Portia Woodman is a finalist for the High Performance Sport New Zealand Sportswoman of the Year award at the 55th Halberg Awards. Photo / Getty Images
Portia Woodman is up for yet another award after being named as a finalist at the 55th Halberg Awards.
The Kaikohe winger is in the running for the High Performance Sport New Zealand Sportswoman of the Year after a superlative year of rugby.
She was named World Rugby Women's Player of the Year after a stellar World Cup campaign with the victorious Black Ferns, leading the try and point scoring tallies.
Woodman will be facing some stiff competition for the award though, coming up against 2016 Supreme Halberg award winner Lisa Carrington, Black Ferns teammate Sarah Goss and golfer Lydia Ko.
She has previously said the rise of women's rugby has shone a light on a potential career path for budding prospects.
"After Rio we saw a massive increase in women playing rugby and parents realising women can play rugby and it can be a pathway for them so I think now we've won this award, who knows where it will go?
"I think it's been said the women's game has taken over the men's in growth so it could go anywhere."
Meanwhile Team New Zealand, for regaining the America's Cup, and the Black Ferns for winning the women's rugby World Cup are the standout contenders for both the top team and the top overall award.
Northland has links in both the standout teams. Woodman, Charmaine Smith, Aleisha Nelson and Victoria Subritzky-Nafatali all played major roles in the Black Ferns' success in Ireland while Blair Tuke and Andy Maloney were on board the Team NZ boat that cruised to America's Cup glory.
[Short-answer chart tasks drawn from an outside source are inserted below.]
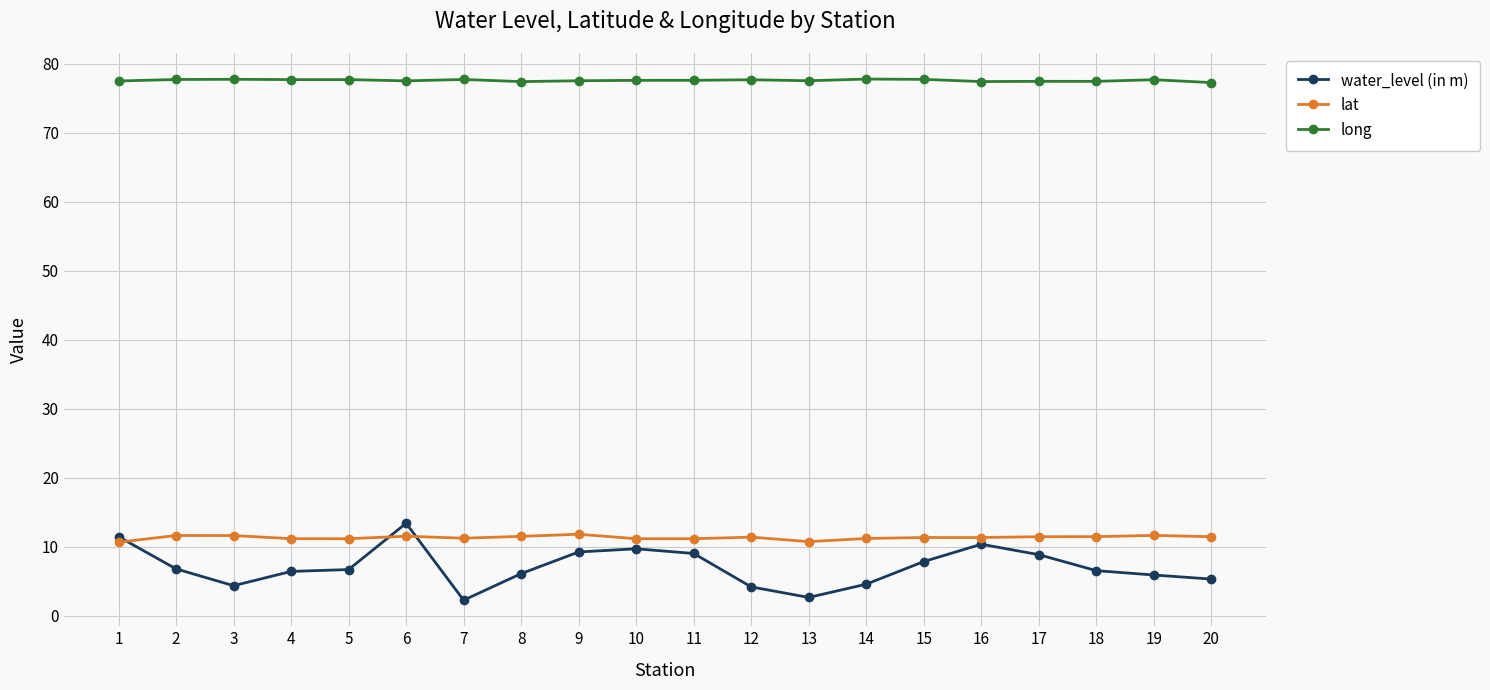

Which series has the largest total across all categories?

long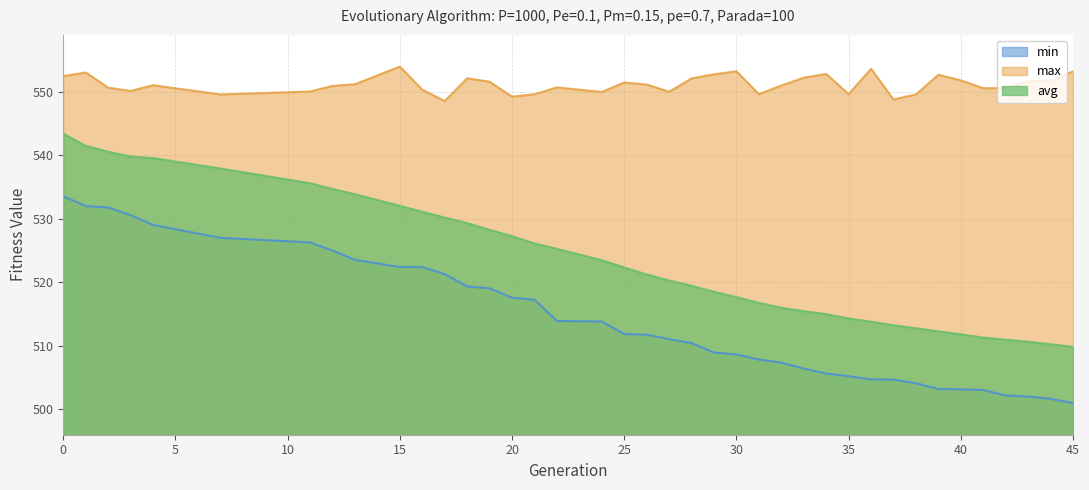

What is the difference between the maximum and second lowest values in the min series?

31.9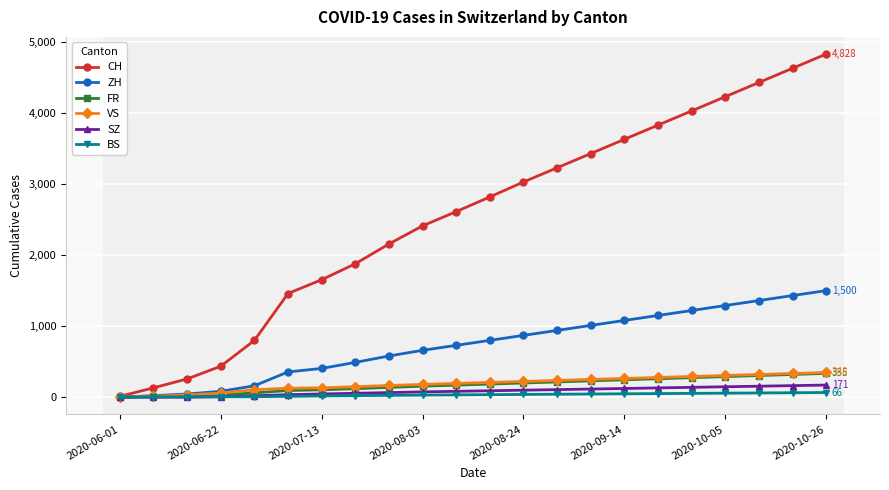

What is the maximum value shown in the chart?

4828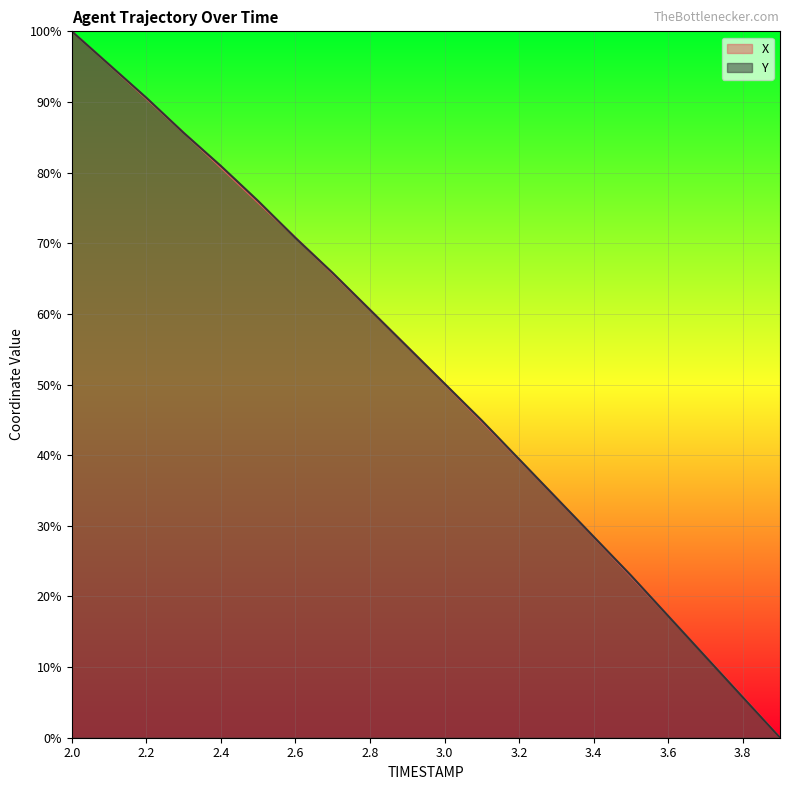

True or false: X has a value of 49.0 at 2.3.

False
Team New Zealand triumphed in their catamaran in the Bermuda regatta which produced the fastest racing in the event's storied history.
The Black Ferns won the New Zealand Rugby honour as team of the year and World Rugby's team of the year after winning their fifth World Cup title in August.
World champion shot putter Tom Walsh heads the sportsman category, in which motor racing driver Brendon Hartley, who graduated to Formula One this year, cricketer Ross Taylor and All Black Beauden Barrett are his fellow finalists.
The quartet in the disabled sportsperson category are para skier Corey Peters, athletes Holly Robinson and William Stedman and swimming champion Sophie Pascoe.
Carrington's longtime mentor Gordon Walker, who won the category last year, is among the four in line for the coach of the year honour, with rowing's Gary Hay, Black Ferns coach Glenn Moore and Mark Sorenson, who guided the Black Sox to victory at the worlds.
The Emerging Talent award features a group of young athletes who have had great achievements in 2017 including track cyclist Ellesse Andrews who won the individual pursuit and a world record at the UCI Junior Track World Championships. Sailor Josh Armit who won the under-17 Laser Radial World Title, freeskiier Nico Porteous who won the Australia New Zealand Cup Free Ski Halfpipe and rower Matthew MacDonald who claimed a silver medal in the men's coxless four at the World Junior Rowing Championships are also finalists.
The winners will be presented at the 55th Halberg Awards ceremony on February 8 at Spark Arena in Auckland.
Halberg Foundation chief executive Shelley McMeeken said the shortlist was an outstanding group of athletes, coaches, and teams who had made New Zealanders proud.